Provision Added To Defense Bill That Would Make Federal Officers Policing Protests Identify Themselves
from the accountability-increases! dept
We’ve heard a lot about the latest defense authorization bill in recent days, thanks mainly to President Trump’s (empty) threats to withhold funding for the military (the guys he says he loves!) if it doesn’t include a Section 230-stripping poison pill (aimed at the guys he hates!). Congress has belatedly developed a backbone and is threatening to override the President’s promised veto — something Trump is promising to do because, apparently, funding the military is less important than making sure people on Twitter don’t treat him like the idiot he is.
Trump’s tantrum notwithstanding, the bill will pass with or without his support. No other mildly rational legislator actually believes preventing social media platforms from being sued over third-party content is a “national security” issue. Plus, the sitting president will soon be forced to stand, pack his shit into file boxes, and make his way towards the exit.
There’s some good stuff in the NDAA (National Defense Authorization Act), even if you believe America isn’t obligated to protect the world from everyone. Yes, America’s war machine is a trillion dollar industry that shows little sign of slowing down. Its excesses allow cops to avail themselves of war gear and the nastiest end of its spectrum sends legislator-blessed death from above to perform extrajudicial killings.

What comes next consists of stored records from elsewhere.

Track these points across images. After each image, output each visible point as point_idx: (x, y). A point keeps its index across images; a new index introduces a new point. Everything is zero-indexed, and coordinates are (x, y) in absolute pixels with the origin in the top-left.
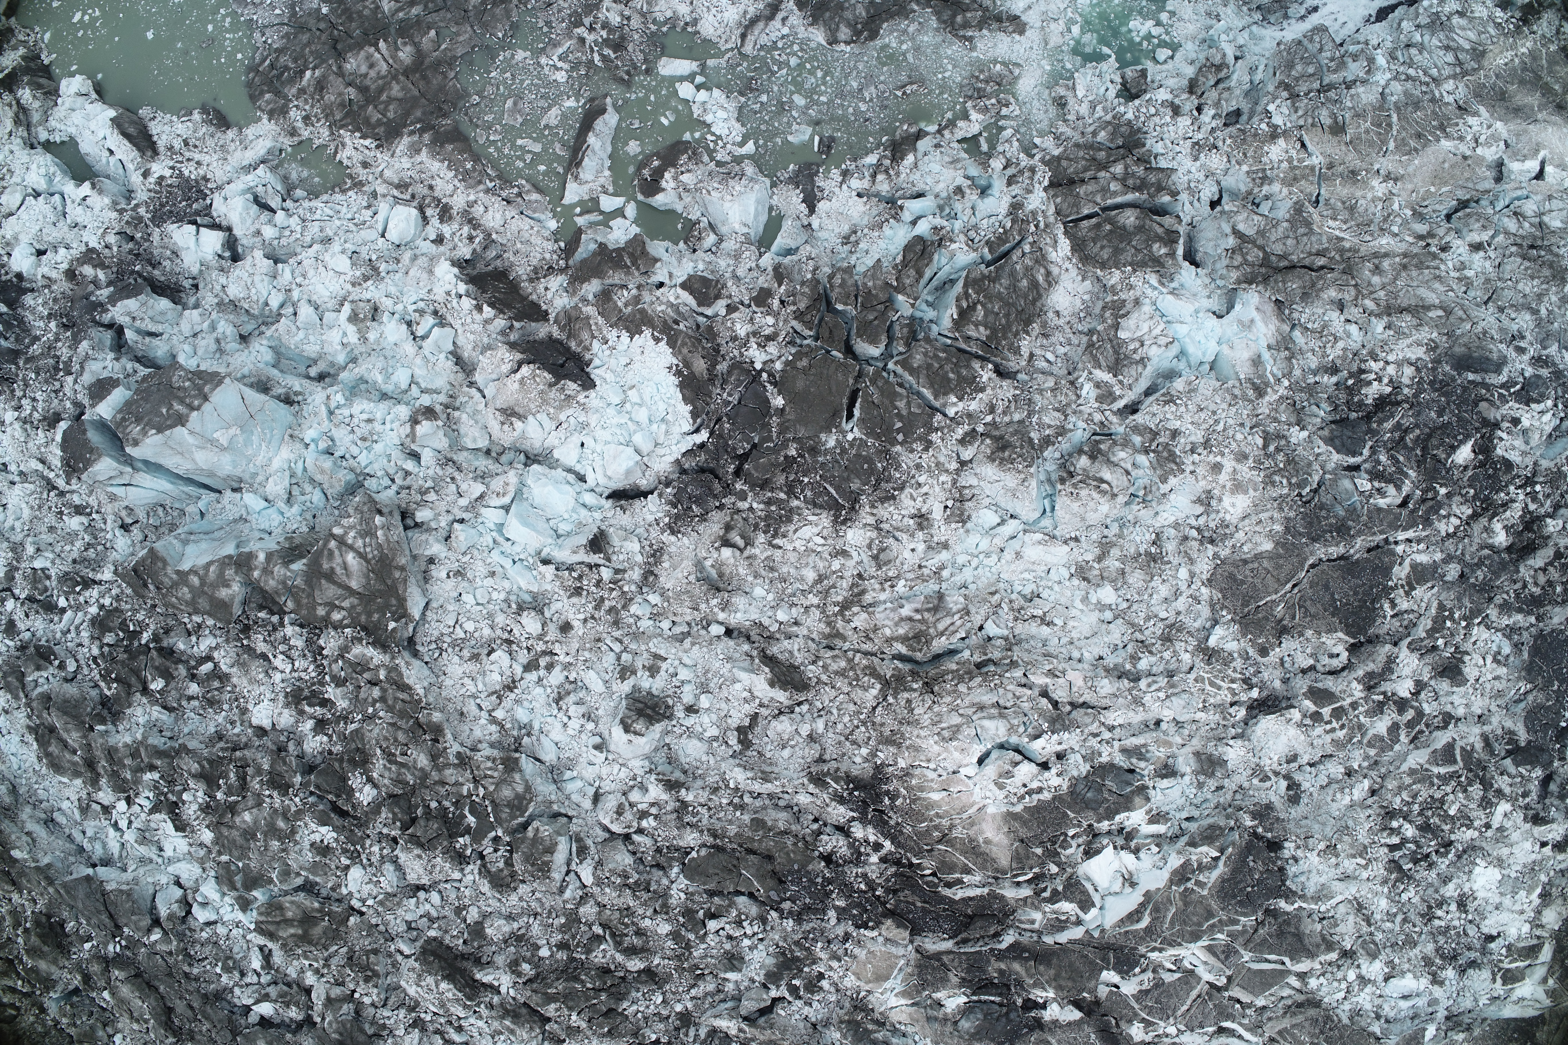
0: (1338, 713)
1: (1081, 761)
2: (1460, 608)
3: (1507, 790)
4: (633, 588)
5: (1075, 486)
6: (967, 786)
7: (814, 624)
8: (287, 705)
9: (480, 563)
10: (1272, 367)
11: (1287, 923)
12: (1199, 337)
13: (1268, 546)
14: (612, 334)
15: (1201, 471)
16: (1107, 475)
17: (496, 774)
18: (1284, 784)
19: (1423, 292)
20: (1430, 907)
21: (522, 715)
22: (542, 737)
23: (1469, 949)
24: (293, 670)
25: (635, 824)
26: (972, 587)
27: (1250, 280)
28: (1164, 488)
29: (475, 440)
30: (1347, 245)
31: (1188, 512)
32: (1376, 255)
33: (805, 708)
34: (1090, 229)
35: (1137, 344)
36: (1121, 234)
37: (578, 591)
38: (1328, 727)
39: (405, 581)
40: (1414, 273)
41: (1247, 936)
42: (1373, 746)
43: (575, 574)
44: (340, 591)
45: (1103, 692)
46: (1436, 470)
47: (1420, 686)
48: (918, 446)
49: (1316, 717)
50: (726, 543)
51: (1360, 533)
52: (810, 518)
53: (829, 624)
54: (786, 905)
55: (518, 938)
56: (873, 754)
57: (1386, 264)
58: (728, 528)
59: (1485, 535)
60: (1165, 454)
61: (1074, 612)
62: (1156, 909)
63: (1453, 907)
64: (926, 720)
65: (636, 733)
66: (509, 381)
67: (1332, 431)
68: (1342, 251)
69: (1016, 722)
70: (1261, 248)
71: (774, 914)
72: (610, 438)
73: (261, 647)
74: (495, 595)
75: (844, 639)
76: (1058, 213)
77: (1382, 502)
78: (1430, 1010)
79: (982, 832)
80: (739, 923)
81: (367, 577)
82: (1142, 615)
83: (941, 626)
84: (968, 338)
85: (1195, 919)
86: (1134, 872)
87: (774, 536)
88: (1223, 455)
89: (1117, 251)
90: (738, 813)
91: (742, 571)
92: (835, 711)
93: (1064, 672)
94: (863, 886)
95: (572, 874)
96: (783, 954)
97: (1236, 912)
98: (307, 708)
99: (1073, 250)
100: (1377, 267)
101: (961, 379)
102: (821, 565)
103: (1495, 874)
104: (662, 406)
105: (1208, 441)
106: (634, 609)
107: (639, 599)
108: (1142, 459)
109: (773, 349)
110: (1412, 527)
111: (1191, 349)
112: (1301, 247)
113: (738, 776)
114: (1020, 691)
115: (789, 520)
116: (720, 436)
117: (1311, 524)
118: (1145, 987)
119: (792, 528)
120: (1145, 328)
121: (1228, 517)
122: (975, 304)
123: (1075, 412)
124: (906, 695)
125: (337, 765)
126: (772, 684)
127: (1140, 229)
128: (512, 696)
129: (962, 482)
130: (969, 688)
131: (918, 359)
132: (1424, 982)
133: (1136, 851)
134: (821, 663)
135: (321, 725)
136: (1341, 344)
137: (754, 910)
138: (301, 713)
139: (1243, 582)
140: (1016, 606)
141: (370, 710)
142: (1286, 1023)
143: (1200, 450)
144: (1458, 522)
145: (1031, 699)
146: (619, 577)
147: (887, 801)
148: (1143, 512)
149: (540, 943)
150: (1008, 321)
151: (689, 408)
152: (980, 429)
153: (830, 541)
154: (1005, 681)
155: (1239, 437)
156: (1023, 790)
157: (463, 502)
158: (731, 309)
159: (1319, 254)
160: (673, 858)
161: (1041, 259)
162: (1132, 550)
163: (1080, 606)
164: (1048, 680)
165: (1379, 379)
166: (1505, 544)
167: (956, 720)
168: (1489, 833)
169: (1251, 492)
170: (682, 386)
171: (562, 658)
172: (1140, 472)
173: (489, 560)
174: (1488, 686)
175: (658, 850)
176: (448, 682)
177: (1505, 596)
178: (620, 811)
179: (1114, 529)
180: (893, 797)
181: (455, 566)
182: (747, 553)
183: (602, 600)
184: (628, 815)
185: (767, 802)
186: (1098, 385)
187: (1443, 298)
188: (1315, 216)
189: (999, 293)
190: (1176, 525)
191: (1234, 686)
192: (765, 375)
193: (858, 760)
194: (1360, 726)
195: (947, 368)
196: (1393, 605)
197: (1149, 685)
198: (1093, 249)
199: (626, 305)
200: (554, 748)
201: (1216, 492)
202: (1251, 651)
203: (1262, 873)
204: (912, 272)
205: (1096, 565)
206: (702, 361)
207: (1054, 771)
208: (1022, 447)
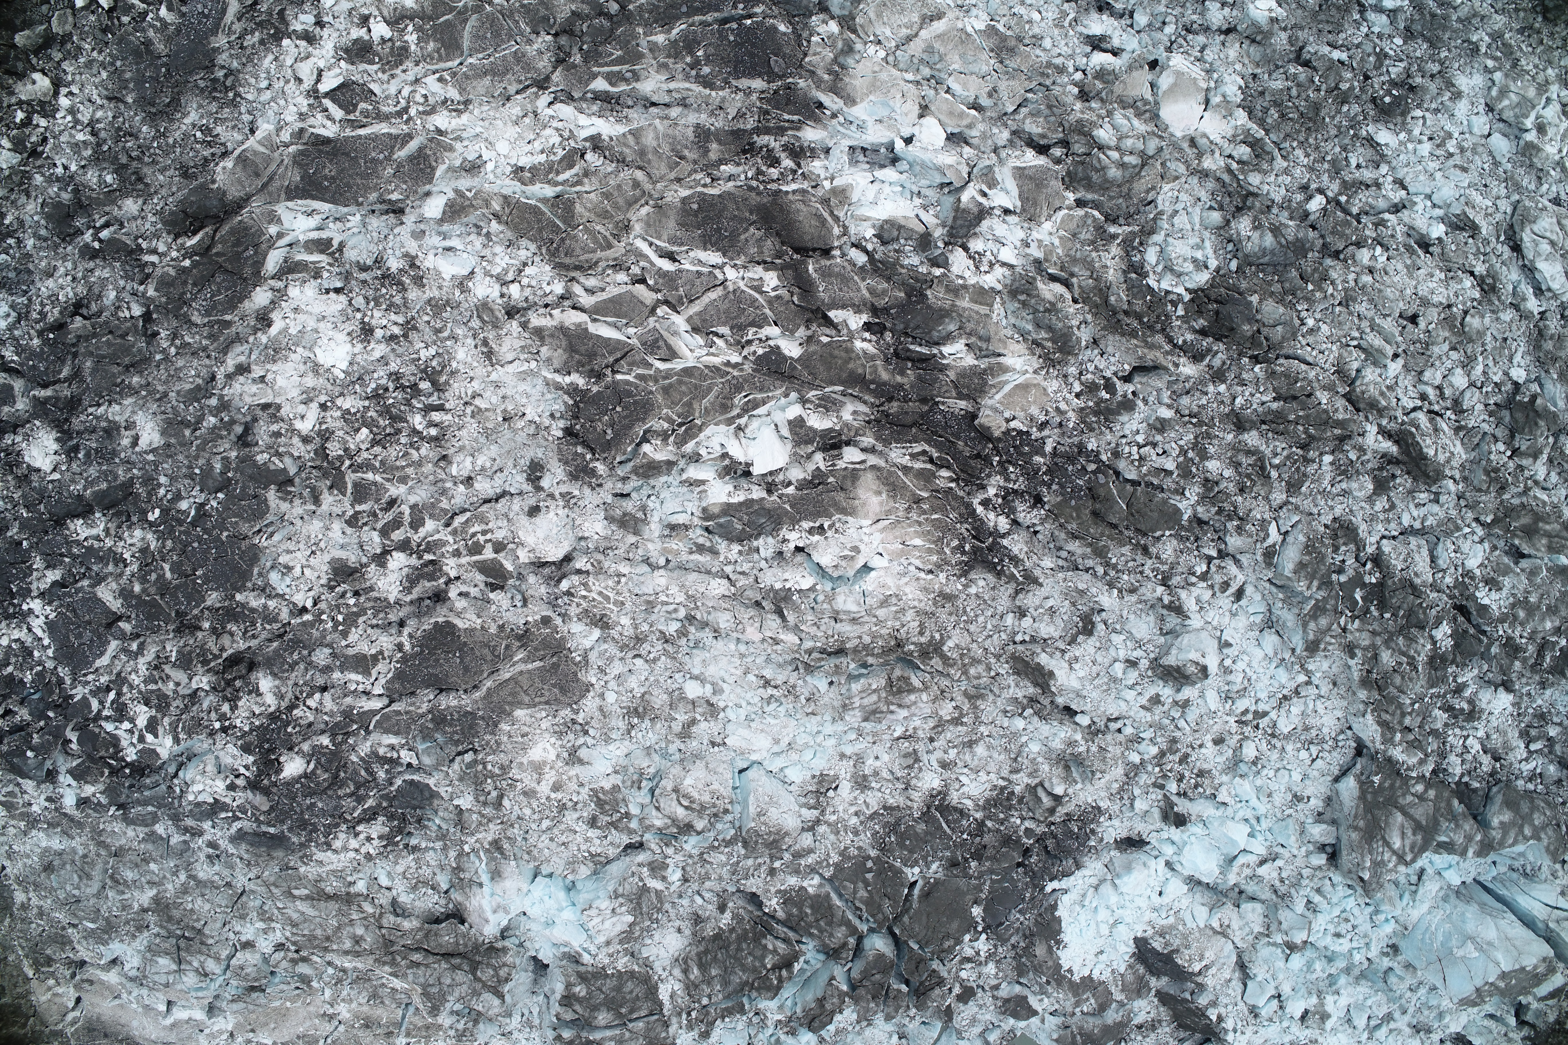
0: (476, 549)
1: (762, 550)
2: (325, 630)
3: (296, 440)
4: (1150, 768)
5: (714, 806)
6: (885, 549)
7: (989, 709)
8: (1482, 711)
9: (1277, 804)
10: (480, 867)
11: (581, 364)
12: (550, 903)
13: (519, 713)
14: (1106, 976)
15: (573, 786)
16: (681, 812)
17: (1328, 639)
18: (545, 483)
19: (311, 912)
20: (405, 336)
21: (1283, 676)
22: (1271, 654)
23: (364, 282)
24: (1466, 737)
25: (1213, 569)
26: (827, 717)
27: (492, 950)
28: (617, 780)
29: (1253, 910)
30: (387, 968)
31: (594, 752)
32: (357, 954)
33: (1019, 638)
34: (640, 1008)
35: (618, 911)
36: (612, 1004)
37: (1201, 774)
38: (489, 536)
39: (1356, 817)
40: (319, 932)
41: (628, 359)
42: (442, 510)
43: (1200, 790)
44: (1412, 811)
45: (728, 616)
46: (330, 761)
47: (381, 559)
48: (853, 852)
49: (499, 547)
50: (1057, 799)
51: (422, 716)
52: (969, 803)
53: (976, 707)
54: (1092, 467)
55: (1344, 471)
56: (966, 586)
57: (348, 945)
58: (1052, 811)
59: (283, 690)
60: (607, 807)
61: (731, 680)
62: (725, 408)
63: (379, 333)
64: (910, 615)
65: (1197, 664)
66: (1213, 958)
67: (431, 804)
68: (393, 963)
69: (825, 606)
70: (477, 979)
71: (1104, 458)
72: (1136, 899)
73: (1486, 760)
74: (1271, 774)
75: (966, 694)
76: (666, 1024)
77: (393, 740)
78: (422, 226)
79: (881, 504)
80: (1141, 458)
81: (1387, 823)
82: (659, 663)
83: (874, 697)
84: (785, 940)
85: (684, 388)
86: (732, 437)
87: (1005, 788)
88: (548, 798)
89: (618, 989)
90: (1114, 561)
91: (1046, 767)
92: (989, 626)
93: (764, 640)
94: (1011, 469)
95: (1283, 530)
96: (1106, 420)
97: (637, 387)
98: (1465, 706)
99: (657, 989)
100: (357, 942)
101: (800, 905)
102: (968, 757)
103: (324, 358)
104: (1082, 918)
105: (559, 812)
106: (1154, 750)
107: (1146, 757)
108: (634, 810)
109: (969, 952)
110: (364, 713)
111: (562, 895)
112: (436, 975)
113: (1108, 600)
114: (813, 630)
115: (987, 801)
116: (1035, 886)
117: (471, 727)
118: (752, 330)
119: (987, 794)
120: (608, 924)
121: (553, 740)
122: (773, 968)
123: (690, 856)
124: (923, 640)
125: (1458, 659)
126: (1051, 674)
127: (595, 1008)
128: (1285, 692)
129: (816, 813)
130: (860, 637)
131: (840, 933)
132: (429, 262)
133: (725, 455)
134: (993, 674)
135: (1459, 690)
136: (400, 869)
137: (1122, 465)
138: (1471, 702)
139: (554, 686)
140: (791, 698)
141: (1416, 706)
142: (599, 254)
143: (570, 804)
144: (309, 702)
145: (803, 622)
146: (1160, 781)
147: (967, 547)
148: (645, 765)
149: (1329, 468)
150: (739, 944)
151: (1057, 914)
152: (787, 856)
153: (953, 776)
154: (824, 640)
155: (527, 812)
156: (829, 534)
157: (1279, 863)
158: (996, 987)
159: (418, 965)
160: (1187, 530)
161: (691, 987)
162: (659, 725)
163: (725, 686)
164: (782, 637)
165: (369, 839)
166: (260, 675)
167: (881, 613)
168: (323, 399)
169: (525, 761)
170: (1059, 932)
171: (1232, 720)
172: (639, 800)
173: (1269, 806)
174: (301, 546)
175: (1197, 539)
176: (1340, 714)
177: (268, 627)
178: (1226, 585)
179: (672, 748)
180: (960, 549)
181: (1301, 806)
182: (1037, 781)
183: (1181, 762)
184: (1218, 579)
185: (1080, 561)
186: (664, 879)
187: (289, 904)
188: (417, 1000)
189: (744, 971)
190: (608, 740)
191: (584, 593)
192: (980, 929)
193: (982, 583)
194: (454, 533)
195: (811, 919)
196: (400, 647)
197: (676, 610)
198: (640, 991)
199: (1087, 999)
200: (1264, 644)
201: (560, 764)
202: (558, 621)
203: (600, 420)
204: (828, 1007)
205: (698, 717)
206: (1038, 953)
207: (792, 546)
208: (756, 842)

But, as Dan Friedman reports for Mother Jones, there’s an addition to the latest NDAA that would prevent Gestapo-esque bullshit from being carried out by federal agents sent to quell anti-government protests in American cities. If this bill passes as written, there will be no more disappearing of protesters by unidentified federal cops. Going forward in 2021, federal law enforcement agents will have to be clearly identified while tossing protesters into unmarked vehicles.

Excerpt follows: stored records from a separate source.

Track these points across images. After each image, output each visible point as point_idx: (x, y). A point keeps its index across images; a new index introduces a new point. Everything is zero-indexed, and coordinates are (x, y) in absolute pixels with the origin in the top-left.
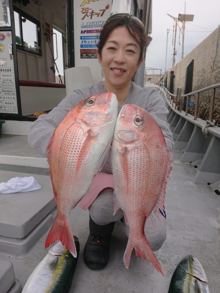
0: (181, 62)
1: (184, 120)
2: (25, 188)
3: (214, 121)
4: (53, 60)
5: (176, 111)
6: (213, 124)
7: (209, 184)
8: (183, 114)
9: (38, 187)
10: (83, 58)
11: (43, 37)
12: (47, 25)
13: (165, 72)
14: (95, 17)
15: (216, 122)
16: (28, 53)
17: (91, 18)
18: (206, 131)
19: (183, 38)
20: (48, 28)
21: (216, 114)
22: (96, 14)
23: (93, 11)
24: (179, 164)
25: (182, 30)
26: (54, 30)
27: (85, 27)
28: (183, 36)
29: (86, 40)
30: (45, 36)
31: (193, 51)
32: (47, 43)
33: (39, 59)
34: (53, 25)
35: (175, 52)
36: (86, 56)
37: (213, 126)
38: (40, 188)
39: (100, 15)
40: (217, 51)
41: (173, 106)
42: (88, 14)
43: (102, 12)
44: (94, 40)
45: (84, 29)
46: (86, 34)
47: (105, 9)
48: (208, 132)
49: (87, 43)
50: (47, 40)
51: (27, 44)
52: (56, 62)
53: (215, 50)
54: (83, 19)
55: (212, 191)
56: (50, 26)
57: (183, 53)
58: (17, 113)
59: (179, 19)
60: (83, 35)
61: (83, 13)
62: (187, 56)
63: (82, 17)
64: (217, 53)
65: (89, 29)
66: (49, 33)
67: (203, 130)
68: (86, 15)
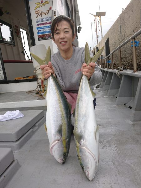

Congress is set to approve a defense policy bill that bars unidentified federal law enforcement officers from policing protests. The bill responds to a phenomenon that Mother Jones flagged in June: Unidentified federal law enforcement officers with no identifying insignia joined in the Trump administration’s coordinated crackdown on protests against police violence in several cities earlier this summer.
This would also allow people whose rights have been violated to figure out who they need to sue. Officers who fail to identify themselves make it difficult to name defendants. A lack of identifiable defendants allows the government to sidestep a lot of litigation and prevents plaintiffs from shoring up their allegations. This NDAA provision makes it easier for citizens to hold the government accountable for its abuses and rights violations.
On top of that, it makes it easier for citizens everywhere to see who’s doing what in their name. Taxpayers are paying for this “protection.” The least the government can do is make it clear to everyone who’s providing this “protection” and which officers are overstepping their bounds.